Agricultural Research Service

Title: The Effect of Ageing on Cotton Fiber Friction

Author
item Gamble, Gary

Submitted to: Journal of Cotton Science
Publication Type: Peer Reviewed Journal
Publication Acceptance Date: December 1, 2006
Publication Date: April 1, 2007
Citation: Gamble, G.R. 2007. The effect of ageing on cotton fiber friction. Journal of Cotton Science. 11:98-103.

Interpretive Summary: THE EFFECT OF EXTENDED WAREHOUSE HAS ON THE ABILITY TO PROCESS COTTON FIBER INTO A QUALITY YARN HAS NOT BEEN EXTENSIVELY INVESTIGATED. IN THE PRESENT STUDY, CHEMICAL AND PHYSICAL MEASUREMENTS OF COTTON FIBER WERE TAKEN BEFORE AND AFTER A 2 YEAR STORAGE PERIOD. THESE MEASUREMENTS WERE COMPARED TO FIBER PROCESSING ABILITY AS MEASURED BY THE AMOUNT OF FRICTION EXPERIENCED BY THE FIBER DURING PROCESSING. RESULTS INDICATE THAT STORED COTTON UNDERGOES A CHANGE IN SURFACE MOISTURE CONTENT WHICH IS ACCOMPANIED BY A CHANGE IN FIBER FRICTION DUE TO INCREASED ELECTROSTATIC FORCES. KNOWLEDGE OF THIS BEHAVIOR WILL AID THE INDUSTRY BY ALLOWING THE PREDICTION OF COTTON PROCESSING PERFORMANCE AS A RESULT OF WAREHOUSE STORAGE, AS WELL AS OPTIMIZING THIS PERFORMANCE THROUGH THE APPLICATION OF ANTI-ELECTROSTATIC AGENTS TO THE FIBER PRIOR TO PROCESSING.

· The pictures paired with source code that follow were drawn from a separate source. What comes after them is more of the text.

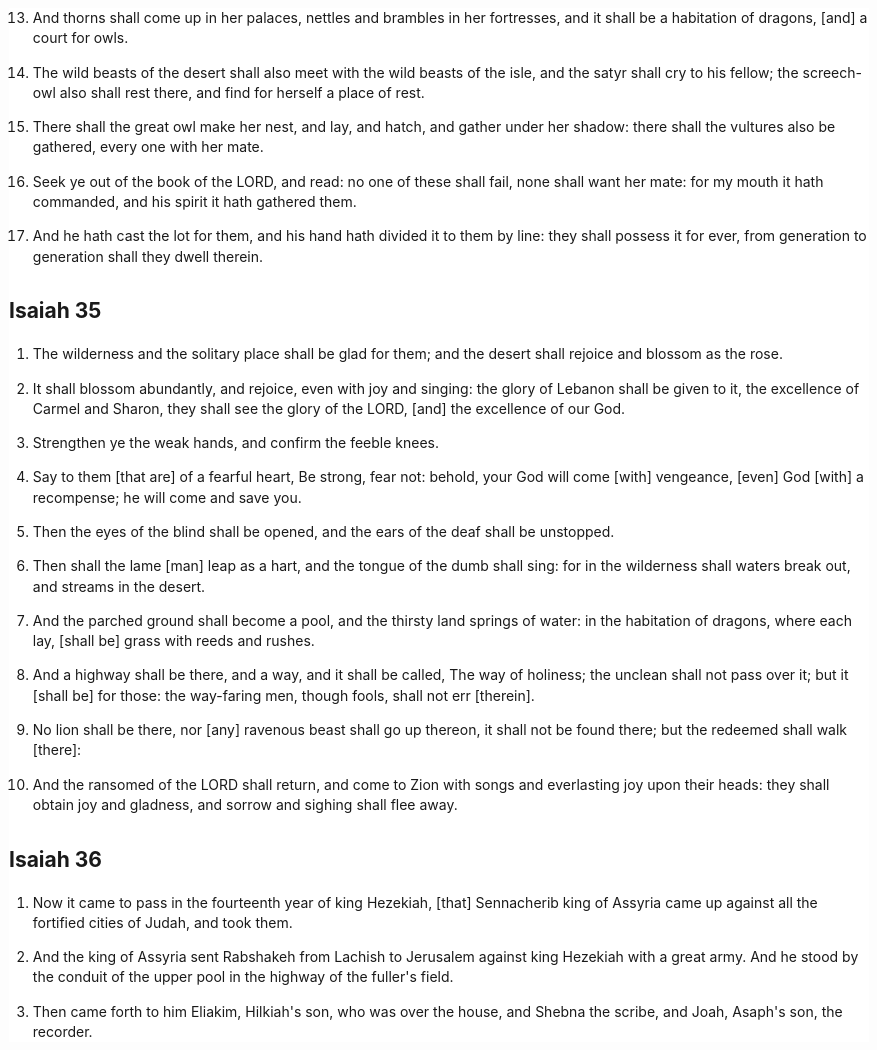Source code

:13. And thorns shall come up in her palaces, nettles and brambles in her fortresses, and it shall be a habitation of dragons, [and] a court for owls.

14. The wild beasts of the desert shall also meet with the wild beasts of the isle, and the satyr shall cry to his fellow; the screech-owl also shall rest there, and find for herself a place of rest.

15. There shall the great owl make her nest, and lay, and hatch, and gather under her shadow: there shall the vultures also be gathered, every one with her mate.

16. Seek ye out of the book of the LORD, and read: no one of these shall fail, none shall want her mate: for my mouth it hath commanded, and his spirit it hath gathered them.

17. And he hath cast the lot for them, and his hand hath divided it to them by line: they shall possess it for ever, from generation to generation shall they dwell therein.

## Isaiah 35

1. The wilderness and the solitary place shall be glad for them; and the desert shall rejoice and blossom as the rose.

2. It shall blossom abundantly, and rejoice, even with joy and singing: the glory of Lebanon shall be given to it, the excellence of Carmel and Sharon, they shall see the glory of the LORD, [and] the excellence of our God.

3. Strengthen ye the weak hands, and confirm the feeble knees.

4. Say to them [that are] of a fearful heart, Be strong, fear not: behold, your God will come [with] vengeance, [even] God [with] a recompense; he will come and save you.

5. Then the eyes of the blind shall be opened, and the ears of the deaf shall be unstopped.

6. Then shall the lame [man] leap as a hart, and the tongue of the dumb shall sing: for in the wilderness shall waters break out, and streams in the desert.

7. And the parched ground shall become a pool, and the thirsty land springs of water: in the habitation of dragons, where each lay, [shall be] grass with reeds and rushes.

8. And a highway shall be there, and a way, and it shall be called, The way of holiness; the unclean shall not pass over it; but it [shall be] for those: the way-faring men, though fools, shall not err [therein].

9. No lion shall be there, nor [any] ravenous beast shall go up thereon, it shall not be found there; but the redeemed shall walk [there]:

10. And the ransomed of the LORD shall return, and come to Zion with songs and everlasting joy upon their heads: they shall obtain joy and gladness, and sorrow and sighing shall flee away.

## Isaiah 36

1. Now it came to pass in the fourteenth year of king Hezekiah, [that] Sennacherib king of Assyria came up against all the fortified cities of Judah, and took them.

2. And the king of Assyria sent Rabshakeh from Lachish to Jerusalem against king Hezekiah with a great army. And he stood by the conduit of the upper pool in the highway of the fuller's field.

3. Then came forth to him Eliakim, Hilkiah's son, who was over the house, and Shebna the scribe, and Joah, Asaph's son, the recorder.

Technical Abstract: THE EFFECTS OF AGEING AS A RESULT OF EXTENDED WAREHOUSE STORAGE ON COTTON FIBER PROCESSING CHARACTERISTICS HAVE NOT BEEN EXTENSIVELY INVESTIGATED. THE PRESENT STUDY ATTEMPTS TO ADDRESS THE ISSUE BY CHARACTERIZING SOME OF THE CHEMICAL AND PHYSICAL FACTORS OF THE COTTON FIBER BOTH BEFORE AND AFTER STORAGE FOR A PERIOD OF 2 YEARS, AND TO COMPARE ANY CHANGES WHICH OCCUR TO ANY CHANGES OBSERVED IN FIBER PROCESSABILITY AS DETERMINED FROM FIBER FRICTION MEASUREMENTS. RESULTS INDICATE THAT SUBSEQUENT TO STORAGE, FIBER FRICTION EXPERIENCES A LARGE INCREASE, AND THAT THIS INCREASE IN FRICTION IS ACCOMPANIED BY A CONCOMITANT DECREASE IN FIBER MOISTURE CONTENT WITH A HIGH DEGREE OF CORRELATION. THE CHANGE IN MOISTURE CONTENT THUS APPEARS TO BE DIRECTLY RELATED TO FIBER FRICTION, AND SUPPLEMENTARY EVIDENCE INDICATES THAT THIS MOISTURE LOSS IS DUE TO THE CONVERSION OF HYGROSCOPIC SURFACE SALTS BY FUNGI. THIS DECREASE IN MOISTURE ON THE SURFACE OF THE FIBER CAUSES AN INCREASE IN ELECTROSTATIC POTENTIAL DURING PROCESSING, LEADING TO THE OBSERVED INCREASE IN FRICTION. KNOWLEDGE OF THIS AGEING BEHAVIOR WILL AID IN THE PREDICTION OF PROCESSING PERFORMANCE OF STORED COTTON AS WELL AS POSSIBLE TUNING OF PERFORMANCE VIA THE APPLICATION OF ANTI-ELECTROSTATIC AGENTS TO THE FIBER.